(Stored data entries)
● ● ● ●

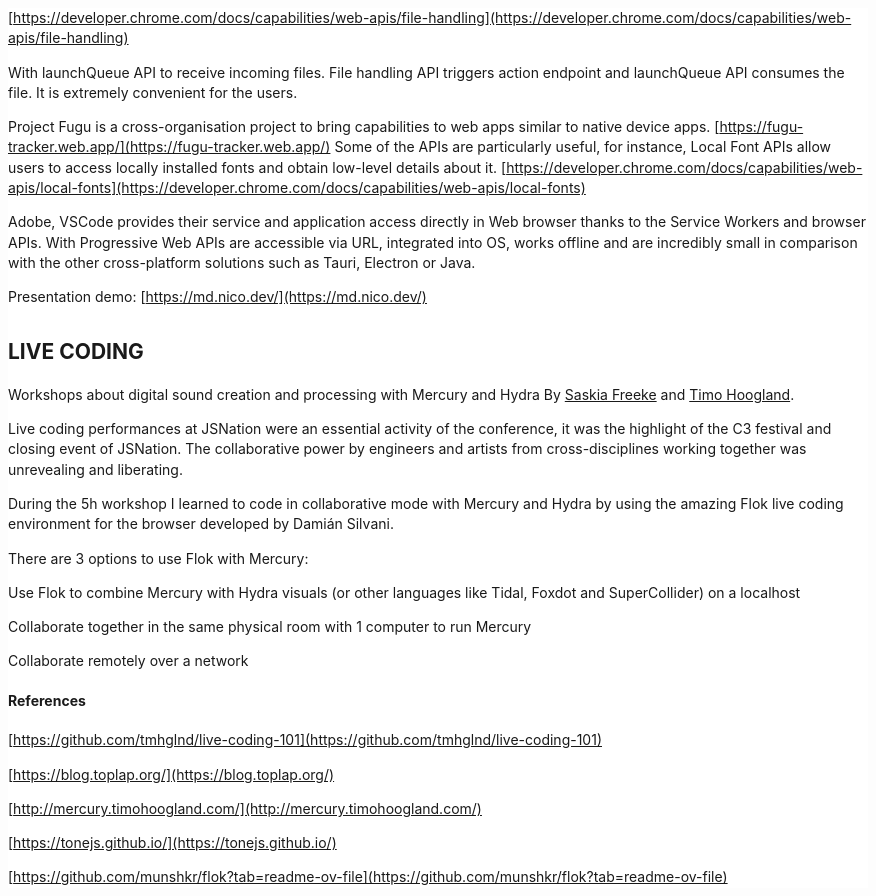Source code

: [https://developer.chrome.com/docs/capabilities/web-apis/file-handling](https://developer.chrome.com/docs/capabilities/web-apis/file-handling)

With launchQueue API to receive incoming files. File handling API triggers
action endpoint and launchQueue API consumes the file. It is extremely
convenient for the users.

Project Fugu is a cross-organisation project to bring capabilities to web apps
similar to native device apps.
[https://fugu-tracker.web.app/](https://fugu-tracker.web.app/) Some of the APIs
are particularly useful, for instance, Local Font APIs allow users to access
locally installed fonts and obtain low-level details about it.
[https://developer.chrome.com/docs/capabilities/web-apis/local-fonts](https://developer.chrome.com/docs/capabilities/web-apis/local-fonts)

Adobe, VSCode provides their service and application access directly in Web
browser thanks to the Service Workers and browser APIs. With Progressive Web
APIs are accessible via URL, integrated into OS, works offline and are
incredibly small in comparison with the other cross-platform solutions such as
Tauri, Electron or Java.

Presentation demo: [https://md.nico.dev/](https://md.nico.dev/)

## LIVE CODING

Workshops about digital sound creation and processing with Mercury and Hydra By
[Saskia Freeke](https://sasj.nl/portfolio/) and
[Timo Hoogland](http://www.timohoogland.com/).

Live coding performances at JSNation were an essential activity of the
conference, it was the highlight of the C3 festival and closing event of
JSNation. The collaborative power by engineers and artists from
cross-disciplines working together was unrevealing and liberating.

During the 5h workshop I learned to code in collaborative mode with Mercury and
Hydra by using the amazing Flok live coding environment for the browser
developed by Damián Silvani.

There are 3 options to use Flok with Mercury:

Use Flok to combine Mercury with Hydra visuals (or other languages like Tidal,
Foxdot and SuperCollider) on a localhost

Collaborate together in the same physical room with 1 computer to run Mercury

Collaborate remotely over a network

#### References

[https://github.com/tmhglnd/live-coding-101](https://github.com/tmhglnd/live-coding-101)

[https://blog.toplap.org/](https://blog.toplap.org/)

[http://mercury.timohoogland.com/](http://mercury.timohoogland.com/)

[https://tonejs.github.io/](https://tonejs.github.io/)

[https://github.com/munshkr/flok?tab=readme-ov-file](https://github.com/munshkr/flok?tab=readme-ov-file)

● ● ● ●

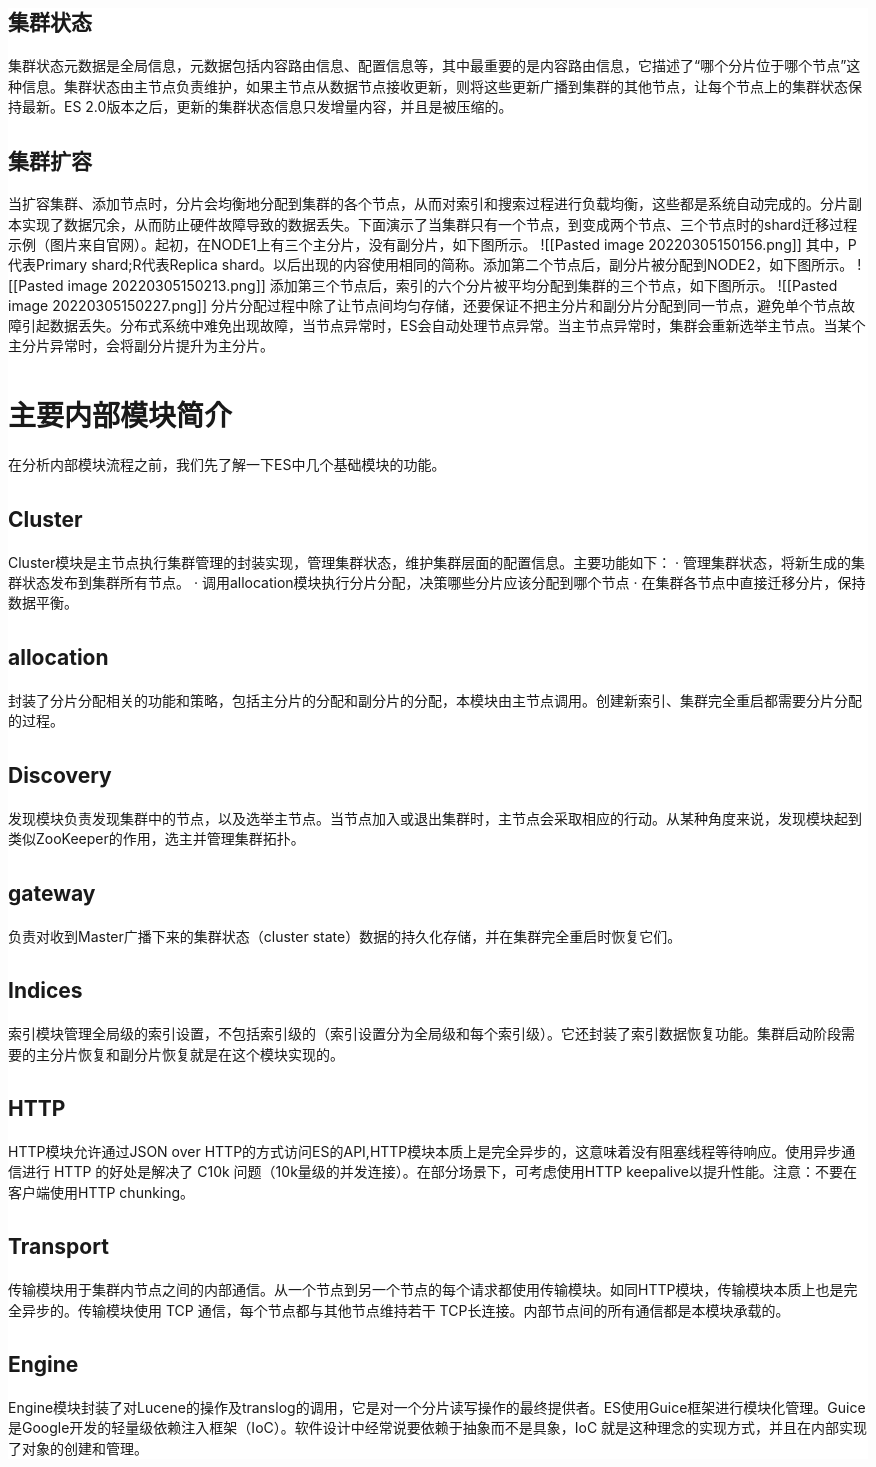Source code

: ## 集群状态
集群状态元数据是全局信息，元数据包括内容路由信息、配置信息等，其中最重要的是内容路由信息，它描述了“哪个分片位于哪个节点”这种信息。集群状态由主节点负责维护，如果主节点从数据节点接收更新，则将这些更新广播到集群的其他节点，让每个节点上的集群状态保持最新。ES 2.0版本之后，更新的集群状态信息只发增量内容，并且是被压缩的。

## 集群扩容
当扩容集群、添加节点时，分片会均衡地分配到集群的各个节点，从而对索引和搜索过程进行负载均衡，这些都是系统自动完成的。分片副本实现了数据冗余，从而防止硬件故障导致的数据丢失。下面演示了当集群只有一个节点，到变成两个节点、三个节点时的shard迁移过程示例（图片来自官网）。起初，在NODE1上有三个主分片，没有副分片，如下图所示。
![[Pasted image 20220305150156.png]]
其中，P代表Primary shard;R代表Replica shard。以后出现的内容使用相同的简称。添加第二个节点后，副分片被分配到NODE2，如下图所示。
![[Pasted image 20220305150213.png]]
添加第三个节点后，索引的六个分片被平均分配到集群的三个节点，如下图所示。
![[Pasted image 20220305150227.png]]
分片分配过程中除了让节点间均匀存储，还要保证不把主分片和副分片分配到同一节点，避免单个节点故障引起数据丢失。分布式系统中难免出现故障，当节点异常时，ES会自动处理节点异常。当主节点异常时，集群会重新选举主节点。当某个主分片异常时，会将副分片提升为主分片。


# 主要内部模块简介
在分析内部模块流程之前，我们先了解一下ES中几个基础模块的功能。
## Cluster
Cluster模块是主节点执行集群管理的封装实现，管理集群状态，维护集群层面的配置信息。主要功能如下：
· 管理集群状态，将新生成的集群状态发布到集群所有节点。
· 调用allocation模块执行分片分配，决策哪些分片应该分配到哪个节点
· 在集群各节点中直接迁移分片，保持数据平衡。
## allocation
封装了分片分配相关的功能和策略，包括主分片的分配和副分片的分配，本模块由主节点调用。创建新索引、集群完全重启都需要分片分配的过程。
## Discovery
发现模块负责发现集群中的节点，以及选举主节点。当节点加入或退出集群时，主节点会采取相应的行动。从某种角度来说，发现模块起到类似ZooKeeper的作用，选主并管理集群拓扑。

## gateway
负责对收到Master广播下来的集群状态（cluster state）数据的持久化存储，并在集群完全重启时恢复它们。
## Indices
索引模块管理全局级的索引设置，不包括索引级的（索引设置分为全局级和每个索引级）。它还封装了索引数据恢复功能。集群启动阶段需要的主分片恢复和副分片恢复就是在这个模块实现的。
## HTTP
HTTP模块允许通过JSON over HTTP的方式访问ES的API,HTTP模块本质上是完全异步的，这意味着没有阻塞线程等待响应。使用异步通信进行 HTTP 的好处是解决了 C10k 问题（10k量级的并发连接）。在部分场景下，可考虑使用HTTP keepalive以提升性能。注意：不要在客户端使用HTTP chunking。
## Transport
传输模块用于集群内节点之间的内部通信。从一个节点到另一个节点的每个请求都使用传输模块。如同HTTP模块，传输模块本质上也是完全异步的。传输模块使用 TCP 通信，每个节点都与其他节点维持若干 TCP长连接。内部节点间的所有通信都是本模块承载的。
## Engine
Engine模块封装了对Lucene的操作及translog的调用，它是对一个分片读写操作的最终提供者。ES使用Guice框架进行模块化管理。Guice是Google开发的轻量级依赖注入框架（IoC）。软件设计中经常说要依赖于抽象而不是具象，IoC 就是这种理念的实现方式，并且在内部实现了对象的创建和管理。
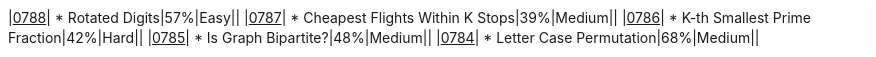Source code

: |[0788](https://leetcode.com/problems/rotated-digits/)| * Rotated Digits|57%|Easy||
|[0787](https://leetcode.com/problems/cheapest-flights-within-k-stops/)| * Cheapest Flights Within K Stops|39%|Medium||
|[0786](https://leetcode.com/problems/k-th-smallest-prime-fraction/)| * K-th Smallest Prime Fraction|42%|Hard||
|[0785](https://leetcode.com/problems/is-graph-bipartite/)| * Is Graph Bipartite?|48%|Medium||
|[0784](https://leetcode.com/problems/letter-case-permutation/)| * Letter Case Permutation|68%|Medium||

● ● ● ●

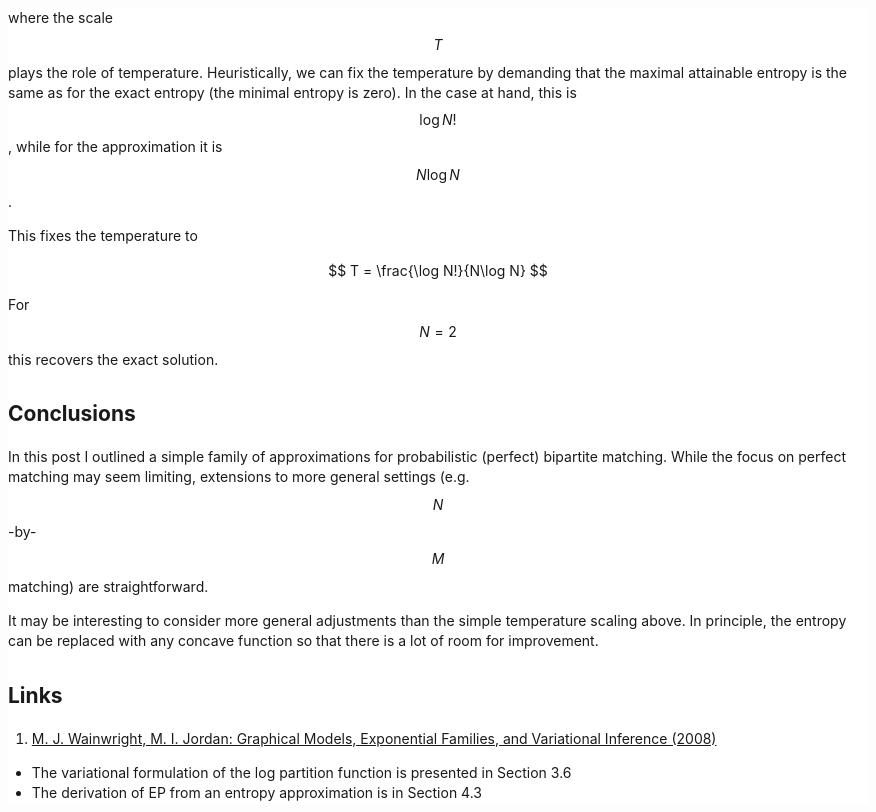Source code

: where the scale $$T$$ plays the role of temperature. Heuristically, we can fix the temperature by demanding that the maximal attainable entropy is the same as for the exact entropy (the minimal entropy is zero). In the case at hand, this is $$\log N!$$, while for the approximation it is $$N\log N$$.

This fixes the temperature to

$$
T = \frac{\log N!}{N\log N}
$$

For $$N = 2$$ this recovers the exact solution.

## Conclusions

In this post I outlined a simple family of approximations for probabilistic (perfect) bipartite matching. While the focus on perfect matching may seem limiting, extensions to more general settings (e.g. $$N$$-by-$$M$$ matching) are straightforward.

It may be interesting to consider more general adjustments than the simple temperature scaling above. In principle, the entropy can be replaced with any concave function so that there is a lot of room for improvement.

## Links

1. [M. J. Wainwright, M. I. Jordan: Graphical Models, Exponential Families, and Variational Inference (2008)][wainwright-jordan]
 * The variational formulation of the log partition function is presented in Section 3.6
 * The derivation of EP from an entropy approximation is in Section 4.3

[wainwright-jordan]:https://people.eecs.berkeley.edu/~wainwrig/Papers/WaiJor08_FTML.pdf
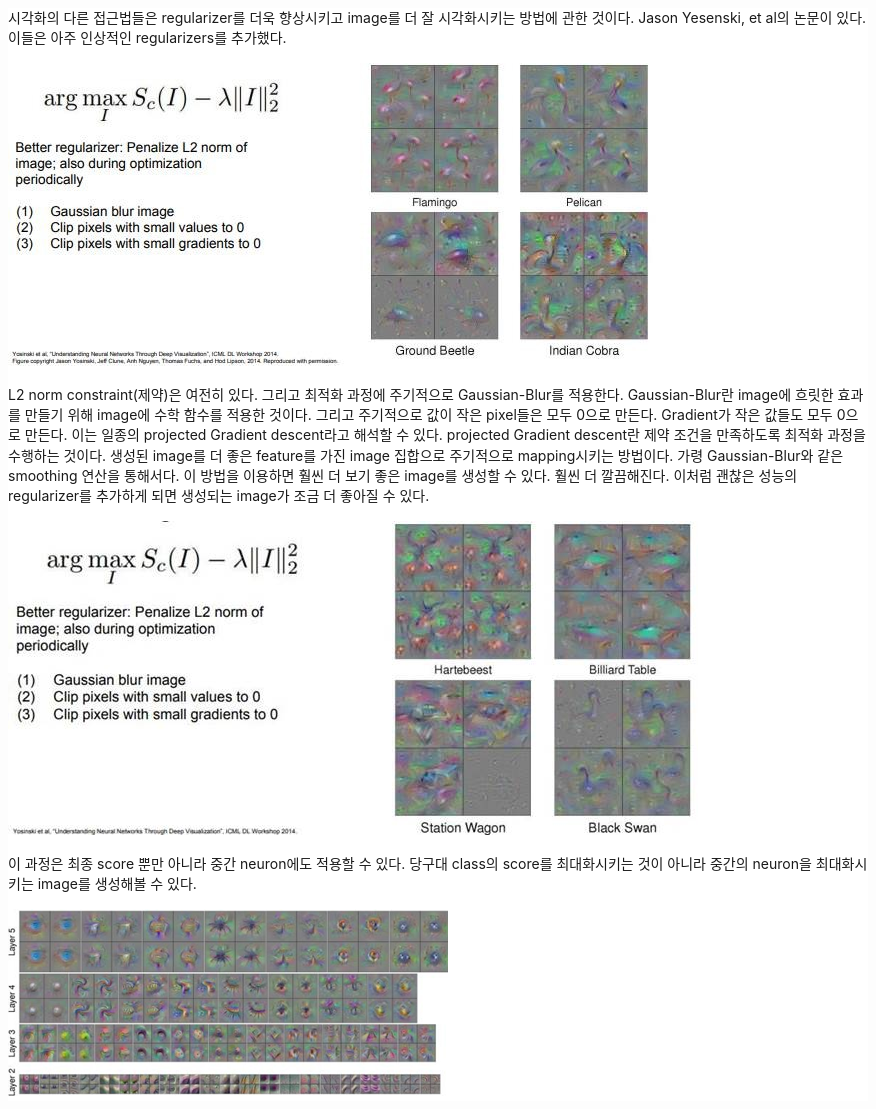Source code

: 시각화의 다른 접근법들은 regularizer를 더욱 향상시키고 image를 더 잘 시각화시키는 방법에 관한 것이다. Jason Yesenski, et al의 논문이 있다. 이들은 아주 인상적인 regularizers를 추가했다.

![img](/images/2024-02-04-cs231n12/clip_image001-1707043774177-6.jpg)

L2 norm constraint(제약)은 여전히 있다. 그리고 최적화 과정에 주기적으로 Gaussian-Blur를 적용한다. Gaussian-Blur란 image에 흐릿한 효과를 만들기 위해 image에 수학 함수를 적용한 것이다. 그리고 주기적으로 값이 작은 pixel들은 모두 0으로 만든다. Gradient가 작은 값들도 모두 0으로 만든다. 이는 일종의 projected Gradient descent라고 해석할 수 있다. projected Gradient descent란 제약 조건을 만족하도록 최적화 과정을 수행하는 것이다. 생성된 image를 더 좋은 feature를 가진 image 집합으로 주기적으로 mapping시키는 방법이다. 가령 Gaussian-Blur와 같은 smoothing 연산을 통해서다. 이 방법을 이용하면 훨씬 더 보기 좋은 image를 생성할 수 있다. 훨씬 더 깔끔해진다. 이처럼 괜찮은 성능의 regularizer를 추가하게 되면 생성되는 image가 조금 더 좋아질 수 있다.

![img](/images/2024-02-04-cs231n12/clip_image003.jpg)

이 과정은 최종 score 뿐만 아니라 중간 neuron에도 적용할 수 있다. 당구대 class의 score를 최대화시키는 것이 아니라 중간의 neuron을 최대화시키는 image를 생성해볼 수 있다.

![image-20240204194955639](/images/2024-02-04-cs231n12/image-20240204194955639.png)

● ● ● ●

PROBLEM TO SOLVE: Go through the data and show each line that holds "more".

SOLUTION:
In this post I outlined a simple family of approximations for probabilistic (perfect) bipartite matching. While the focus on perfect matching may seem limiting, extensions to more general settings (e.g. $$N$$-by-$$M$$ matching) are straightforward.
It may be interesting to consider more general adjustments than the simple temperature scaling above. In principle, the entropy can be replaced with any concave function so that there is a lot of room for improvement.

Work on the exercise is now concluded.